___ Articolo ___

Questa non è solo una
pièce teatrale, ma la rievocazione di un pezzo di storia, una vera e
propria operazione di “teatro della memoria”. Nulla è inventato
di questo testo di Massimiliano Palmese che è un eccellente
lavoro di recupero di scritti, poesie del Braibanti, atti
processuali, dichiarazioni, e testimonianze, a ricostruzione della
lunga inchiesta che incendiò negli anni sessanta le cronache di quel
tempo, per poi esser messa sapientemente a tacere. Prova ne è il
fatto che molto poco si ricordi del contributo artistico e culturale
di questo intellettuale, totalmente soffocato dalla cortina di
silenzio che avviluppò il suo nome subito dopo la vergognosa
condanna che gli fu inflitta.
La sua non fu solo una
storia di pregiudizio sessuale, ma anche e soprattutto intellettuale
ed ideologico, in un contesto sociale in cui si considerava
“pazzesco” che un ragazzo (Giovanni Sanfratello, giovane compagno
di Braibanti) potesse volontariamente sottrarsi all'ordine costituito
e rinunciare alle agiatezze di una famiglia altoborghese, per
allontanarsi da un mondo di valori in cui non si riconosceva.
Giovanni ebbe il coraggio di affermare la propria individualità e
fuggire da una vita di scelte obbligate basate sul giudizio e sul
dovere per intraprende una “scandalosa” relazione con il più
maturo l'intellettuale.

___ Contenuto dei dati ___

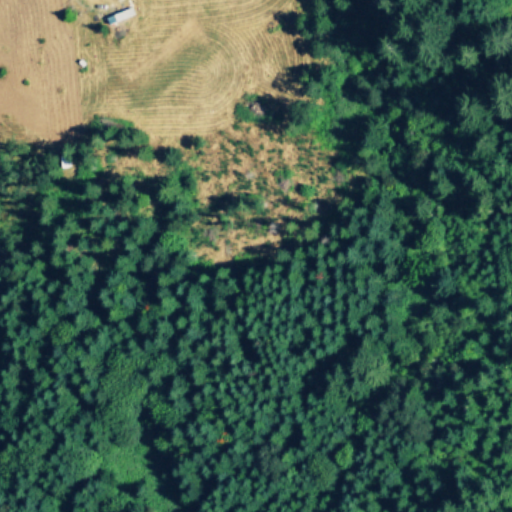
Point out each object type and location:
road: (80, 2)
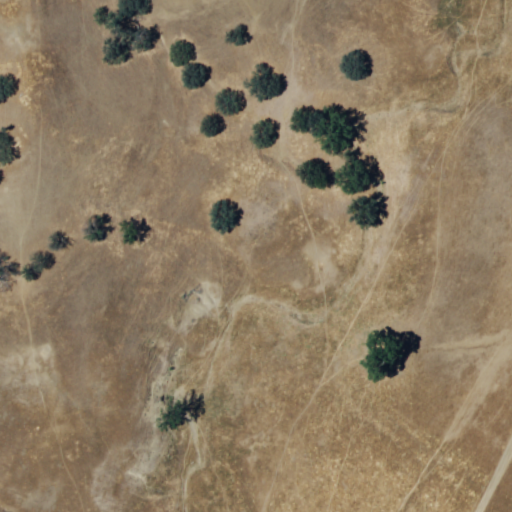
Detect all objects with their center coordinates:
road: (494, 474)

___

◆ Attività da svolgere ◆
1. Rispondi alle seguenti domande basandoti sull'articolo su Braibanti:
(a) Chi è l'autore del testo della pièce?
(b) In quale decennio l'inchiesta riempì le cronache?
(c) Chi era Giovanni Sanfratello rispetto a Braibanti?
2. Prosegui l'articolo su Braibanti a partire dalla sua ultima frase.
I dati non hanno alcun legame con l'articolo su Braibanti.

◆ Risposte attese ◆
1.
(a) Massimiliano Palmese.
(b) Negli anni sessanta.
(c) Il suo giovane compagno.

2.
La condanna di Braibanti
fu una “punizione
esemplare”, un monito verso coloro che avevano l'ardire di
affermare
la propria autonomia di spirito.
Giovanni
e Aldo si trovarono entrambi a subire la violenza delle
determinazioni sociali, in un Italia clericale ed omofoba, purtroppo
non troppo lontana da quella odierna, poiché nonostante molto si sia
fatto e si stia facendo, il nostro paese a
causa delle ingerenze della chiesa, è sempre stato un passo indietro
rispetto agli altri stati, e proprio uomini di cultura come Braibanti
hanno tentato di redimere
la società dalle categorie entro cui il cristianesimo si fonda: il
senso di colpa ed una fede che chiede
obbedienza cieca e rinuncia ai sentimenti naturali.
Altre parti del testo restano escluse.